Wie Stiftungen mehr Kapital mobilisieren


In dieser Rubrik nehmen Autorinnen und Autoren Stellung zu Wirtschafts- und Finanzthemen.


Die Schweiz ist ein Land der Philanthropen. Zwei Drittel aller Haushalte spenden regelmässig und mit über 2,3 Milliarden Franken pro Jahr auch fast viermal mehr pro Kopf als unsere Nachbarn. Förderstiftungen in der Schweiz vergeben geschätzt 6 Milliarden Franken pro Jahr; es gibt mittlerweile fast 14'000 gemeinnützige Stiftungen in der Schweiz. 

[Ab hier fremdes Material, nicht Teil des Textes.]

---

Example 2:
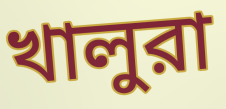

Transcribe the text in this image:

খালুরা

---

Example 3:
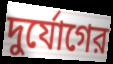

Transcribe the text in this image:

দুর্যোগের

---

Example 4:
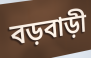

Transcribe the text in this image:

বড়বাড়ী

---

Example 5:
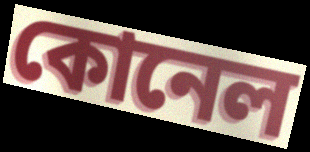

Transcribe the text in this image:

কোনেল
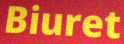
Biuret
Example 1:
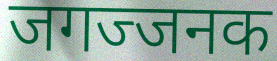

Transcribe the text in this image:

जगज्जनक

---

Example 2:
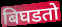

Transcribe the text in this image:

बिघडतो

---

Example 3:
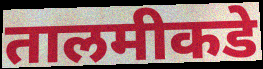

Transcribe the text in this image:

तालमीकडे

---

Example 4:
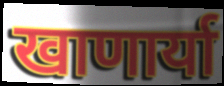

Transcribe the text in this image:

खाणार्या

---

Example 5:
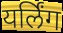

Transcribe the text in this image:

यर्लिंग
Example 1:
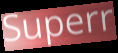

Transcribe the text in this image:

Superr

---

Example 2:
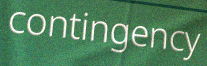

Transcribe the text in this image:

contingency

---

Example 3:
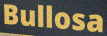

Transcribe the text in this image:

Bullosa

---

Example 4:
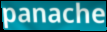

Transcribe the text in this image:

panache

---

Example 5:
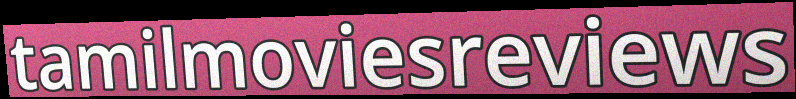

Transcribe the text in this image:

tamilmoviesreviews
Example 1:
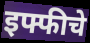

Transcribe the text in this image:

इफ्फीचे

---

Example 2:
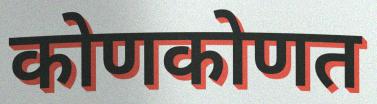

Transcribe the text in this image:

कोणकोणत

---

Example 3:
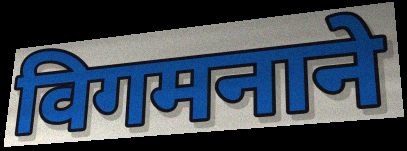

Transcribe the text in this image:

विगमनाने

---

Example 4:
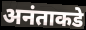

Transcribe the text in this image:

अनंताकडे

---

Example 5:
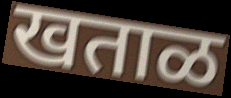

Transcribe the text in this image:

खताळ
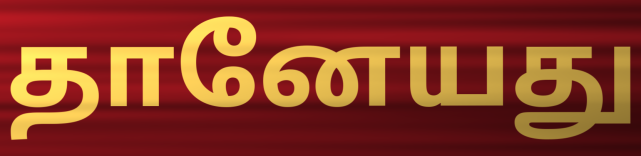
தானேயது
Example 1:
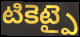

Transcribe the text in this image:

టికెట్పై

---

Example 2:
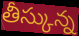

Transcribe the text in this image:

తీస్కున్న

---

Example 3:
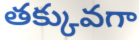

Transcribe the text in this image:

తక్కువగా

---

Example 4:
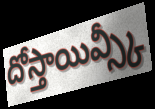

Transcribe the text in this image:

«Wir erleben eine der spannendsten Novellen der Förderpraxis der letzten Jahre.»

In einer sich rasch verändernden Weltlage mit grossen Umwälzungen und Budgetkürzungen, stellt sich trotz dieser beeindruckenden Zahlen die Frage, wie Stiftungen ihren Beitrag zum Gemeinwohl weiter stärken können. 

Neue Wege in der philanthropischen Förderung

Auf der strategischen Ebene setzen Stiftungen bereits evidenzbasierte und partizipative Fördermethoden ein, um philanthropische Mittel dorthin zu lenken, wo sie ihre grösste Wirkung entfalten können. 

Letztendlich geht es aber darum, wie ausserdem mehr Kapital zur Verfügung gestellt werden kann. Hier erleben wir derzeit wahrscheinlich eine der spannendsten Novellen der Förderpraxis der letzten Jahre: den Einsatz unternehmerischer Fördermethoden und die Verbesserung der Rahmenbedingungen für Stiftungen, die unternehmerisch fördern wollen.

«Ein wegweisendes Beispiel ist der weltweit erste «Humanitarian Impact Bond» des IKRK.»

Als die Steuerverwaltung des Kantons Zürich im Februar 2024 neue Leitlinien veröffentlichte, wie gemeinnützige Stiftungen neben klassischen Förderbeiträgen auch andere Finanzinstrumente einsetzen können, um ihre soziale Wirkung zu steigern, ohne ihre Steuerbefreiung zu verlieren, löste dies eine breite Diskussion aus. Warum sollte eine gemeinnützige Stiftung beispielsweise einem gemeinnützigen Begünstigten nicht ein Betriebsmitteldarlehen zu einem unter dem Markt liegenden Zinssatz gewähren, um dessen Liquidität für die Durchführung seiner Aktivitäten zu verbessern? Oder eine Eigenkapitalbeteiligung an einem gewinnorientierten Sozialunternehmen eingehen? 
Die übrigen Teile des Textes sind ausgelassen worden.